Li Dafang
Abandoned factories and sad machinery; fantasy, reality and ambiguity
Abandoned factories and sad machinery; fantasy, reality and ambiguity
Li Dafang is as cognisant of and dedicated to the medium of oil painting as he is to the scenery of northern China. Li was born and grew up in Liaoning, one of the three major provinces in the northeast of China, where the high altitude and long, harsh winters have created a rough, grey landscape. Liaoning was established as a major centre of heavy industry in the 1950s to produce the country’s first steel, machine tools, locomotives and planes following the founding of the People’s Republic of China in 1949. The switch to a market economy in the late 1970s, however, drove most of the area’s large-scale, state-owned manufacturers to bankruptcy. As a result, many factories and workshops were abandoned and became dilapidated, stacked with sad, silent machinery: a sight well-known to the artist, who was born in 1971, and a visual motif to which he would continue to return in later years.
The son of a writer, Li had ample access to books at home, which led him to develop a fixation with the illustrations they frequently contained and to study painting in his teens with private tutors. However, he studied fine art at a regular state university, where the focus was on improving all-round ability, rather than providing any systematic academic training in oil painting. Today Li considers this background as liberating for his practice, since he doesn’t feel as bound by the formalities of painting as those who come from the more traditional schools of the art academies, which tend to prioritize technique over content and concept.

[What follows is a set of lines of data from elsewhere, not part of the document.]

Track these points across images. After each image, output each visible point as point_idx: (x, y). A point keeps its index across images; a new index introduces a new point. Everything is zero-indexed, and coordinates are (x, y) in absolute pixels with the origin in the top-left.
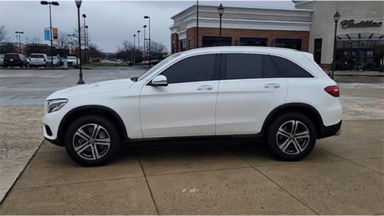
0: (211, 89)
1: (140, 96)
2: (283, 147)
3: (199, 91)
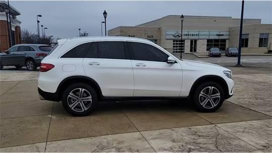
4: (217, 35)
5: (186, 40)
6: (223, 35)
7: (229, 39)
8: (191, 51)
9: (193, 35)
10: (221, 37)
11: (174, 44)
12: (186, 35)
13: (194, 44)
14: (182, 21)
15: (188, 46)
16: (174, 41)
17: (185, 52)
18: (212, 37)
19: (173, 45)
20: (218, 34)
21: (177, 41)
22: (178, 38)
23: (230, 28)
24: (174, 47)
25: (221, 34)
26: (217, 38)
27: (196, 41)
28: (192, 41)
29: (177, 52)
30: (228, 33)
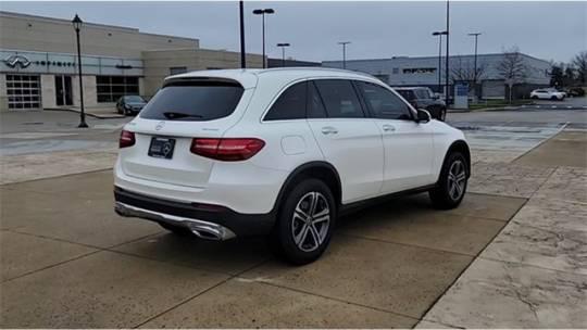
4: (118, 67)
5: (42, 77)
6: (129, 67)
7: (143, 77)
8: (59, 102)
9: (59, 64)
10: (127, 73)
11: (9, 85)
12: (43, 63)
13: (64, 86)
14: (78, 30)
15: (50, 90)
16: (9, 78)
17: (45, 106)
18: (105, 72)
19: (6, 89)
20: (120, 64)
21: (17, 78)
22: (21, 70)
23: (143, 53)
24: (9, 92)
25: (126, 65)
26: (118, 72)
27: (68, 79)
28: (58, 79)
29: (19, 106)
30: (139, 64)
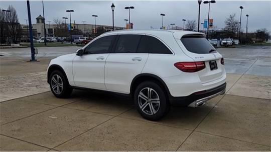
0: (103, 59)
1: (73, 61)
2: (142, 107)
3: (97, 60)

Obsessive, sensitive and fastidious depictions of details – unkempt and overgrown grass, cluttered wires, mosaics on the façades of buildings – are a distinctive feature of Li’s enormous canvases. Since 2004, however, his work has taken a significant step forward. In his earlier paintings, from the late 1990s, he juxtaposed narrative scenes with texts, written prominently across the centre of the canvas or on one half of it, which bore no apparent relation to the painted images. The often dramatic and intense scenarios he depicted – for example, two self-portraits of the artist engaged in an intense dialogue, depicted on a paper bag, in turn carried by a man dressed in black (Paper Bag, 2001) – are probably excerpts from real life yet remain indecipherable to the viewer. The deliberate gap Li placed between these almost cryptic paintings and reality seemed to be too wide to bridge. Fortunately, in his current works, the artist has confidently and successfully made the stride himself. The changes are remarkable and their results are breathtaking.
Li’s vast canvases offer panoramas of the most filthy, ruined, forgotten wastelands and non-places; those commonly found on the outskirts and in the hidden corners of the city: demolition and construction sites, rubbish dumps, woods, abandoned factories and deserted housing blocks. In Threaten (2007), a man sits on top of a towering, square concrete column; his shoulders drooped, he looks down on a beast – it looks a bit like a lion but not quite – prowling about an unkempt yard in front of an abandoned building. An Evil Man in Armour (2006) features a man with feathered wings squatting on a large pile of rubble between two buildings that are under construction; two blotches of black smoke ominously cloud the lower corners of the canvas. These calculated displacements conspire to underscore the ambiguity of what is real, although the setting itself appears to be bizarre enough on its own.
Even the most trivial elements are painted with such precision that the works appear to be genuinely photorealist; in fact, the scenery, objects and tiny human figures in his paintings are collages of impressions formed from personal experiences as much as from fabrication. Here realism is less a world-view than a conscious choice of form and the subject of his artistic exploration. Li has made a determined and strategic break from the traditions of Revolutionary Realism and Socialist Realism, which dominated mainstream Chinese painting for decades, and with which he grew up. While still appropriating a realist painting style – Li takes pains to incorporate all manner of visual motifs from the world around him, especially from his native northern China – the artist freely projects his own fantasies onto his lifelike portraits of reality.
The scenes depicted in his paintings are always overcast and bleak (with occasional traces of abrupt purple or red emphasizing disproportionately small objects or figures) as though obscured by a delicate layer of mist. This grey tone and ambience creates a distinctive aesthetic that doesn’t aspire to make the environments appear any less desolate or uninviting than they actually are. Indeed, it is precisely this drab quality that draws the painter to these undesirable sites (and anyone who has been to northern China can testify to their existence): painting such places – as much as Li’s monumental and surreal treatment is awe-inspiring – counteracts our popular fixation on the upbeat, the refined and the attractive in the pursuit of better living conditions; a perspective that, all too often, we wish to see reflected in art.